> _TASKS FOR THIS EXERCISE_
1. In the passage on multilingual conversational language understanding, what share of the original English examples does it suggest adding in German when German queries perform poorly?
2. Reproduce word for word the portion of the passage on multilingual conversational language understanding starting at "Whenever you identify" and ending at "to get better.".
3. Condense into a bulleted list the paragraph of the passage on multilingual conversational language understanding that begins "You aren't expected to add the same number of utterances", keeping its main facts.
** start SELECTED PASSAGE **
With conversational language understanding, you can train a model in one language and use to predict intents and entities from utterances in another language. This feature is powerful because it helps save time and effort. Instead of building separate projects for every language, you can handle multi-lingual dataset in one project. Your dataset doesn't have to be entirely in the same language but you should enable the multi-lingual option for your project while creating or later in project settings. If you notice your model performing poorly in certain languages during the evaluation process, consider adding more data in these languages to your training set.
You can train your project entirely with English utterances, and query it in: French, German, Mandarin, Japanese, Korean, and others. Conversational language understanding makes it easy for you to scale your projects to multiple languages by using multilingual technology to train your models.
Whenever you identify that a particular language isn't performing as well as other languages, you can add utterances for that language in your project. In the tag utterances page in Microsoft Foundry, you can select the language of the utterance you're adding. When you introduce examples for that language to the model, it introduces the model to more of the syntax of that language, and it learns to predict it better.
You aren't expected to add the same number of utterances for every language. You should build most your project in one language, and only add a few utterances in languages you observe aren't performing well. In that case, consider adding 5% of your original English examples in German, train a new model and test in German again. You should see better results for German queries. The more utterances you add, the more likely the results are going to get better.
When you add data in another language, you shouldn't expect it to negatively affect other languages.
** end SELECTED PASSAGE **
** start RECORDED INFORMATION **
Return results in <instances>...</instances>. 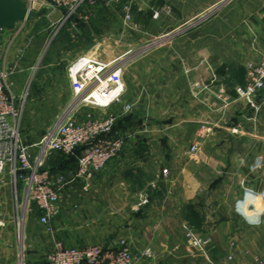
** end RECORDED INFORMATION **
> _EXERCISE RESPONSES_
1. 5% of the original English examples.

2.
Whenever you identify that a particular language isn't performing as well as other languages, you can add utterances for that language in your project. In the tag utterances page in Microsoft Foundry, you can select the language of the utterance you're adding. When you introduce examples for that language to the model, it introduces the model to more of the syntax of that language, and it learns to predict it better.
You aren't expected to add the same number of utterances for every language. You should build most your project in one language, and only add a few utterances in languages you observe aren't performing well. In that case, consider adding 5% of your original English examples in German, train a new model and test in German again. You should see better results for German queries. The more utterances you add, the more likely the results are going to get better.

3.
- Each language does not need the same number of utterances.
- Build most of the project in one language, and add only a few utterances in languages that are performing poorly.
- For example, add German versions of about 5% of the original English examples, train a new model, and test in German again. German queries should then give better results.
- Adding more utterances makes better results more likely.